LIST OF TASKS
a) According to the grey cat breeds article, how many breeds come exclusively in grey?
b) Carry the grey cat breeds article forward from its last sentence.

Updated in 2021
Are you fascinated with grey cat breeds and can’t get enough of their stunning appearance?
Then we’ve got a special surprise for all grey kitty lovers!
Today is literally all about these beauties!
Keep on reading to discover 15 fabulous silver cat breeds that will steal your heart.
Top 15 Most Gorgeous Grey Cat Breeds
Cats come in so many magnificent shades and colors, and we can spend hours arguing which the most adorable one is.
However, unlike black cat breeds, which some people consider a bad omen, grey cats are universally loved and cherished.
The silver-blue coats, expressive eyes, and dignified stature turn grey cats into a mystery that you want to solve and understand what goes through your cat’s head.
There’s just something about them that you can’t help but love.
Interestingly, grey isn’t a rare color, and cats come in all shades of grey or combinations of grey and other colors.
However, only three breeds are exclusively in grey.
Still, we’re going to take a look at the 15 most fabulous silver cats in the world.
#1 British Shorthair
When you say “gray cat breed,” most people automatically think of the regal British Shorthair with their blue-grey coat and yellow eyes.
That’s not surprising since British Shorthairs are one of the best breeds and one of the most sought-after types of grey cats.
British Shorthairs usually have the typical British reserve and are affectionate without being too demanding or bossy.

DATASET ENTRIES
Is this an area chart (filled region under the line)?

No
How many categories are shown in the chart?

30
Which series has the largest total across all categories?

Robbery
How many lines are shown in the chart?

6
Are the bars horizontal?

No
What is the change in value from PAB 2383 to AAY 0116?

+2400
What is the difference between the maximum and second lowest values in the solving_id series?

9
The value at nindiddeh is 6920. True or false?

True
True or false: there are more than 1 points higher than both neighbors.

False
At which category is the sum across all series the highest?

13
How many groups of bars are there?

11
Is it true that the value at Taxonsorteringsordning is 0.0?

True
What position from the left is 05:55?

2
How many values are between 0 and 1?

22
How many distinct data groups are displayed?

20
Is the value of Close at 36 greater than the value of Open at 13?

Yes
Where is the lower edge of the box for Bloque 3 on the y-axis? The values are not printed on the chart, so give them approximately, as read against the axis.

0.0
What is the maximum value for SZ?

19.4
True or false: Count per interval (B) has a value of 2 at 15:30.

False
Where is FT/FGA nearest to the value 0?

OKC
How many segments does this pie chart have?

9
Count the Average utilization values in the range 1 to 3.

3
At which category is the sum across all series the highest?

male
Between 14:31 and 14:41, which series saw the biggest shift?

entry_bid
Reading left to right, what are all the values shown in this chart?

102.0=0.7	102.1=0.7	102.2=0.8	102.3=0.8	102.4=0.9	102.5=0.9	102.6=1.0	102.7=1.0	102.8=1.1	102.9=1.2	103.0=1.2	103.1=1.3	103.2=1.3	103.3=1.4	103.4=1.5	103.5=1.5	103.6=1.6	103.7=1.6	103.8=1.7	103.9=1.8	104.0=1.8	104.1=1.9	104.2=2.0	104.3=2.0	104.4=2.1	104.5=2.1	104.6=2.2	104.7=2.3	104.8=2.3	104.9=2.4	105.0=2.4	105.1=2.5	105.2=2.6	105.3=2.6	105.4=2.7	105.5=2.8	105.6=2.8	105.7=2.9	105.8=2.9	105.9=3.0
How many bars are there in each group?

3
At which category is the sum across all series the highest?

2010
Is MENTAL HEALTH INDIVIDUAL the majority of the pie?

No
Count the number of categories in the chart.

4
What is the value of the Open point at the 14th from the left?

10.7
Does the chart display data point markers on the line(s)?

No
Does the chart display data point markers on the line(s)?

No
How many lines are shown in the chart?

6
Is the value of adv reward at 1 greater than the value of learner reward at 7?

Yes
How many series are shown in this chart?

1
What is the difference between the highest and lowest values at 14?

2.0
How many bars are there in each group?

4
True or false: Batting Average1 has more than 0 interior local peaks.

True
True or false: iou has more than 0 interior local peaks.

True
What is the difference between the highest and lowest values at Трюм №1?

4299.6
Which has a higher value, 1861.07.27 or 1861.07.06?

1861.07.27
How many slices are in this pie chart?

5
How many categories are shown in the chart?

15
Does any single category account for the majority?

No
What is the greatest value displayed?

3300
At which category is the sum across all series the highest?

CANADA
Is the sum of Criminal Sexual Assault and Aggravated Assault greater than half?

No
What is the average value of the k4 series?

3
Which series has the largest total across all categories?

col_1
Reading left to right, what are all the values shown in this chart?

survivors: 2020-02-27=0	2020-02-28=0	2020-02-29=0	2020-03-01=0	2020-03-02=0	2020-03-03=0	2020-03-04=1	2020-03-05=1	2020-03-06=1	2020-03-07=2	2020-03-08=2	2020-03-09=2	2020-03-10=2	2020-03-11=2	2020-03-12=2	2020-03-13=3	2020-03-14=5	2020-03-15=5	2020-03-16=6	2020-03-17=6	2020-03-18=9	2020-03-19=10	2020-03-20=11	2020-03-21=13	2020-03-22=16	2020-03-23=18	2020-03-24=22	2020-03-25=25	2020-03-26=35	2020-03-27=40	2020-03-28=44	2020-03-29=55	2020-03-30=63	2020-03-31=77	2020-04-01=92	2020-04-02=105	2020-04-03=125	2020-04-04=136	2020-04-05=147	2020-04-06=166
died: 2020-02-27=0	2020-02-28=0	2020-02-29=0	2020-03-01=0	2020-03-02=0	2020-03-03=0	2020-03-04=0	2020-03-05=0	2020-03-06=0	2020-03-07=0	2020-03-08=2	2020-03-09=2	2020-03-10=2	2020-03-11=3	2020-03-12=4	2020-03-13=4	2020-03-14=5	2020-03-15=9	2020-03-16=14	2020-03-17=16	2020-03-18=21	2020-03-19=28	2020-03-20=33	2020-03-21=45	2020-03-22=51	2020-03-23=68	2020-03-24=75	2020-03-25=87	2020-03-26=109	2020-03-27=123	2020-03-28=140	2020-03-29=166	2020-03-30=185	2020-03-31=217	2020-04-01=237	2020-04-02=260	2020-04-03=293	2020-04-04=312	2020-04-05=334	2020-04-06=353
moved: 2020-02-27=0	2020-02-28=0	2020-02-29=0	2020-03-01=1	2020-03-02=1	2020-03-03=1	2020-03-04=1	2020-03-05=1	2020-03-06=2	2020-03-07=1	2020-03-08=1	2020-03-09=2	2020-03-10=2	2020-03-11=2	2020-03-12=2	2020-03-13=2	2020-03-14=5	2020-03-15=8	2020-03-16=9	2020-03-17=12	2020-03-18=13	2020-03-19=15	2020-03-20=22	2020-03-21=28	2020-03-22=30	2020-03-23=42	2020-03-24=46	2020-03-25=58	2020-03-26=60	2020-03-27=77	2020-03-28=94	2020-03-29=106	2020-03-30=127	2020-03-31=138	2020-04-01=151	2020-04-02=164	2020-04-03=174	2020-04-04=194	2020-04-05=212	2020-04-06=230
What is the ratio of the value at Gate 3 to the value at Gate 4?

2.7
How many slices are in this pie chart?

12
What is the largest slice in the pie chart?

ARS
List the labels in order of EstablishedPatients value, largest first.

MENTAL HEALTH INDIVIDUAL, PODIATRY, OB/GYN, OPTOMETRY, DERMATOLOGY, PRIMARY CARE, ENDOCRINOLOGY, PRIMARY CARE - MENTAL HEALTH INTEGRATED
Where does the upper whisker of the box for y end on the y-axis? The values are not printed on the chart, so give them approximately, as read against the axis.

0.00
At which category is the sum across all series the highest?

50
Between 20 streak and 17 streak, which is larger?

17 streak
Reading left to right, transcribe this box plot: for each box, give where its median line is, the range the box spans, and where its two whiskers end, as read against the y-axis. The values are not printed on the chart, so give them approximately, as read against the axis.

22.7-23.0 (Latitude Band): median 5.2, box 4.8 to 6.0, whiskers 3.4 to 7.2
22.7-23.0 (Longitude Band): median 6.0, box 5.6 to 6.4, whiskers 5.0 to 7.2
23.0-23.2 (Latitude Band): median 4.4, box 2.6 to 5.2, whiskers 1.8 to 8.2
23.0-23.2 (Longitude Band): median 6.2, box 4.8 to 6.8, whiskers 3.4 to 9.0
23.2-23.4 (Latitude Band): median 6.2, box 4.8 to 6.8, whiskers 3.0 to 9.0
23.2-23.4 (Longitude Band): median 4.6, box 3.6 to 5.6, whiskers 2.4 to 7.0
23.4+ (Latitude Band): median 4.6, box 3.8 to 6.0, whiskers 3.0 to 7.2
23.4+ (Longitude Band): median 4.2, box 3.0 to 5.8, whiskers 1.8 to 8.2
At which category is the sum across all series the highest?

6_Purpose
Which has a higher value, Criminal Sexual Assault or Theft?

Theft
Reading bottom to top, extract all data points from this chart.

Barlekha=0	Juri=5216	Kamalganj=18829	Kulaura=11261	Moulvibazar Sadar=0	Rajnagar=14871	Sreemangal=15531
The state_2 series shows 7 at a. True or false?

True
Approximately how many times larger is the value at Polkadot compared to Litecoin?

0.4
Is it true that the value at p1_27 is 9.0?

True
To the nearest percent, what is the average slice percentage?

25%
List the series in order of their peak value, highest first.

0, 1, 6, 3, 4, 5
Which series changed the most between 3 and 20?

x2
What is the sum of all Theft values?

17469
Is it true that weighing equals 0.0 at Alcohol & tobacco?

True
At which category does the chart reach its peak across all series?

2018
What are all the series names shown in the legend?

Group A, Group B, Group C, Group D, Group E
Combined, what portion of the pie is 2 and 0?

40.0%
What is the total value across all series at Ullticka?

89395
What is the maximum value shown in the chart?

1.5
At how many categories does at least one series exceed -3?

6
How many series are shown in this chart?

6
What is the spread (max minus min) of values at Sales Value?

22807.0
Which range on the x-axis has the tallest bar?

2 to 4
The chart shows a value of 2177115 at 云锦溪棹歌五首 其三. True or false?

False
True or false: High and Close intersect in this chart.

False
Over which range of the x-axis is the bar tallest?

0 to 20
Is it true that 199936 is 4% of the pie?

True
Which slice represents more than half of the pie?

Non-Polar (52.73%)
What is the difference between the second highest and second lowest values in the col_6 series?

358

ANSWERS TO EACH TASK
a) Only three breeds come exclusively in grey.

b)
They love to be around people but aren’t lap cats and hate to be carried around.
The British’s short coat comes in almost all colors, including lilac, tabby, white and grey, and black. However, the blue color is the most famous one.
Don’t feel bad if you haven’t heard about this big grey cat breed with big eyes!
The Chartreux is a rare grey medium hair cat breed from France and might steal your heart with their deep orange eyes, blue lips, and rose paw pads.
The Chartreux was a common cat in France during the 18th century and was valued as one of the best mousers.
However, furriers prized the Chartreux’s grey coat for its softness and fabulous blue color and killed many of these adorable cats.
Nowadays, the Chartreux makes excellent companions who love ear scratches and any attention you can spare.
Otherwise, they’re quiet, well-mannered, and laid-back cats with a middle-of-the-road personality.
The Chartreux is one of the cat breeds whose coat comes in shades of blue and gray.
Look at those mystical green eyes, heart-shaped heads, and silver-blue coats!
The majestic Korat is impossible to miss when talking about all grey cat breeds.
This cute grey cat comes from Thailand, where people consider this silver cat breed to be a good luck charm.
They are traditionally gifted in pairs since Korats are social cats that like to have company.
If you fall for the charm of this big grey cat, be prepared to relinquish personal space.
The Korat is possessive and obsessed with its owners and often follows you around the house as a dark shadow.
Without company, Korats often develop behavior problems, and that’s why some consider them an aggressive cat breed.
These silver cats are also quite energetic, love to learn tricks, and enjoy playing with toys.
On the bright side, Korats have an easy-to-care-for blue-gray coat and don’t shed much. They also don’t need frequent baths.
Another all gray cat breed with green eyes is the fabulous Nebelung with their long, bushy tails, muscular bodies, and haunting emerald-green eyes.
Their name fittingly means “creature of mist, ” a reference to their floating silver-grey double coat.
Since the Nebelung gained recognition in 1997, they are a relatively new and rare breed.
But this fluffy grey cat has many fans due to their mellow temperament, playful demeanor, and stunning appearance.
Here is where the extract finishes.